TRY IT: Put every line of the records below into a Markdown table with the columns Row and Line, numbering the lines in order and leaving out the blank ones.

○ ○ ○ ○ ○ ○ ○

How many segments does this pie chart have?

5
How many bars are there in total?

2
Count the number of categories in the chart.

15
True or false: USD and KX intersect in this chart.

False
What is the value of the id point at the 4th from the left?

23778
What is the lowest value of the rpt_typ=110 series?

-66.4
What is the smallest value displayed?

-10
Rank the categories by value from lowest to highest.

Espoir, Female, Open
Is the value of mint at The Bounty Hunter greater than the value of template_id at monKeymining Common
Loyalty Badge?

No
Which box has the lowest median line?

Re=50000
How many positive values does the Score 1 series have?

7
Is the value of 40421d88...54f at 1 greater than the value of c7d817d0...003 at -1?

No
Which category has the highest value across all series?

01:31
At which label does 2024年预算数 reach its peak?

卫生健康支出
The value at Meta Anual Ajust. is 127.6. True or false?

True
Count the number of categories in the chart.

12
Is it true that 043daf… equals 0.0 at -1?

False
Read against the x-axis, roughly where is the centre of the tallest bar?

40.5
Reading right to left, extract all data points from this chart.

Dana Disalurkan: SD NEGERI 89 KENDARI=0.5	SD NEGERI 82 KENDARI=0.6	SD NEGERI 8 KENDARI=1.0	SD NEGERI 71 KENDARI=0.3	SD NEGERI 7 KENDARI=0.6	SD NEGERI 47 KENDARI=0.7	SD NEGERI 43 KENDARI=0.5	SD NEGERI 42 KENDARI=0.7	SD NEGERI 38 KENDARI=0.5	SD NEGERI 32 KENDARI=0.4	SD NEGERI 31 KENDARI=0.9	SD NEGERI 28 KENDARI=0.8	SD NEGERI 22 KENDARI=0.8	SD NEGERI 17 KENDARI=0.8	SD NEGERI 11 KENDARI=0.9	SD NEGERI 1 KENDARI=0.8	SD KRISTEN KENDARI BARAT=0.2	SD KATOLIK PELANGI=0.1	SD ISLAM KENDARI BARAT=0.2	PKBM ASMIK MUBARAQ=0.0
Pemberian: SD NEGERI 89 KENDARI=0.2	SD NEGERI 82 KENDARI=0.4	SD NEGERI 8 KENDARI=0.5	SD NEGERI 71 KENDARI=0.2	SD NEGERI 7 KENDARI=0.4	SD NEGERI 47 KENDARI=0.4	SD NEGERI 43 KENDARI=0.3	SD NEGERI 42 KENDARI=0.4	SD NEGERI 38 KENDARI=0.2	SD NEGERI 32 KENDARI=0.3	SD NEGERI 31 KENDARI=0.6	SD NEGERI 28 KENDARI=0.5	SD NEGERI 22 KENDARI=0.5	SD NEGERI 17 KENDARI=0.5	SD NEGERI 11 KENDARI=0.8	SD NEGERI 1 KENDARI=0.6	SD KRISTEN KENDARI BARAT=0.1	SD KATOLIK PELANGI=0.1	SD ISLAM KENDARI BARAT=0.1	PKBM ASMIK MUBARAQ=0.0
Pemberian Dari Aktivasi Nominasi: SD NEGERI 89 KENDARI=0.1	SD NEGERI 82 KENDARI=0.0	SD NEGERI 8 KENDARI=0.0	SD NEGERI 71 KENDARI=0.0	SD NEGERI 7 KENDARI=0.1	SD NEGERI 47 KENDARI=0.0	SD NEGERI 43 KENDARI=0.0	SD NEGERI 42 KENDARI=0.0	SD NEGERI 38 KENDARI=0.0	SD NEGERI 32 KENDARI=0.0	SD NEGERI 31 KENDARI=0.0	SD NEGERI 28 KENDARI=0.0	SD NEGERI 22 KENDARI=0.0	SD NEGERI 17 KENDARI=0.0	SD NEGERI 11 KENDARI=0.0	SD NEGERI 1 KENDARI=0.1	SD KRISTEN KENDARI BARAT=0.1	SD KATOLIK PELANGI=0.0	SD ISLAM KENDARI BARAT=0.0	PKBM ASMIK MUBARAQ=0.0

○ ○ ○ ○ ○ ○ ○

TASK OUTPUT:
| Row | Line |
|---|---|
| 1 | How many segments does this pie chart have? |
| 2 | 5 |
| 3 | How many bars are there in total? |
| 4 | 2 |
| 5 | Count the number of categories in the chart. |
| 6 | 15 |
| 7 | True or false: USD and KX intersect in this chart. |
| 8 | False |
| 9 | What is the value of the id point at the 4th from the left? |
| 10 | 23778 |
| 11 | What is the lowest value of the rpt_typ=110 series? |
| 12 | -66.4 |
| 13 | What is the smallest value displayed? |
| 14 | -10 |
| 15 | Rank the categories by value from lowest to highest. |
| 16 | Espoir, Female, Open |
| 17 | Is the value of mint at The Bounty Hunter greater than the value of template_id at monKeymining Common |
| 18 | Loyalty Badge? |
| 19 | No |
| 20 | Which box has the lowest median line? |
| 21 | Re=50000 |
| 22 | How many positive values does the Score 1 series have? |
| 23 | 7 |
| 24 | Is the value of 40421d88...54f at 1 greater than the value of c7d817d0...003 at -1? |
| 25 | No |
| 26 | Which category has the highest value across all series? |
| 27 | 01:31 |
| 28 | At which label does 2024年预算数 reach its peak? |
| 29 | 卫生健康支出 |
| 30 | The value at Meta Anual Ajust. is 127.6. True or false? |
| 31 | True |
| 32 | Count the number of categories in the chart. |
| 33 | 12 |
| 34 | Is it true that 043daf… equals 0.0 at -1? |
| 35 | False |
| 36 | Read against the x-axis, roughly where is the centre of the tallest bar? |
| 37 | 40.5 |
| 38 | Reading right to left, extract all data points from this chart. |
| 39 | Dana Disalurkan: SD NEGERI 89 KENDARI=0.5	SD NEGERI 82 KENDARI=0.6	SD NEGERI 8 KENDARI=1.0	SD NEGERI 71 KENDARI=0.3	SD NEGERI 7 KENDARI=0.6	SD NEGERI 47 KENDARI=0.7	SD NEGERI 43 KENDARI=0.5	SD NEGERI 42 KENDARI=0.7	SD NEGERI 38 KENDARI=0.5	SD NEGERI 32 KENDARI=0.4	SD NEGERI 31 KENDARI=0.9	SD NEGERI 28 KENDARI=0.8	SD NEGERI 22 KENDARI=0.8	SD NEGERI 17 KENDARI=0.8	SD NEGERI 11 KENDARI=0.9	SD NEGERI 1 KENDARI=0.8	SD KRISTEN KENDARI BARAT=0.2	SD KATOLIK PELANGI=0.1	SD ISLAM KENDARI BARAT=0.2	PKBM ASMIK MUBARAQ=0.0 |
| 40 | Pemberian: SD NEGERI 89 KENDARI=0.2	SD NEGERI 82 KENDARI=0.4	SD NEGERI 8 KENDARI=0.5	SD NEGERI 71 KENDARI=0.2	SD NEGERI 7 KENDARI=0.4	SD NEGERI 47 KENDARI=0.4	SD NEGERI 43 KENDARI=0.3	SD NEGERI 42 KENDARI=0.4	SD NEGERI 38 KENDARI=0.2	SD NEGERI 32 KENDARI=0.3	SD NEGERI 31 KENDARI=0.6	SD NEGERI 28 KENDARI=0.5	SD NEGERI 22 KENDARI=0.5	SD NEGERI 17 KENDARI=0.5	SD NEGERI 11 KENDARI=0.8	SD NEGERI 1 KENDARI=0.6	SD KRISTEN KENDARI BARAT=0.1	SD KATOLIK PELANGI=0.1	SD ISLAM KENDARI BARAT=0.1	PKBM ASMIK MUBARAQ=0.0 |
| 41 | Pemberian Dari Aktivasi Nominasi: SD NEGERI 89 KENDARI=0.1	SD NEGERI 82 KENDARI=0.0	SD NEGERI 8 KENDARI=0.0	SD NEGERI 71 KENDARI=0.0	SD NEGERI 7 KENDARI=0.1	SD NEGERI 47 KENDARI=0.0	SD NEGERI 43 KENDARI=0.0	SD NEGERI 42 KENDARI=0.0	SD NEGERI 38 KENDARI=0.0	SD NEGERI 32 KENDARI=0.0	SD NEGERI 31 KENDARI=0.0	SD NEGERI 28 KENDARI=0.0	SD NEGERI 22 KENDARI=0.0	SD NEGERI 17 KENDARI=0.0	SD NEGERI 11 KENDARI=0.0	SD NEGERI 1 KENDARI=0.1	SD KRISTEN KENDARI BARAT=0.1	SD KATOLIK PELANGI=0.0	SD ISLAM KENDARI BARAT=0.0	PKBM ASMIK MUBARAQ=0.0 |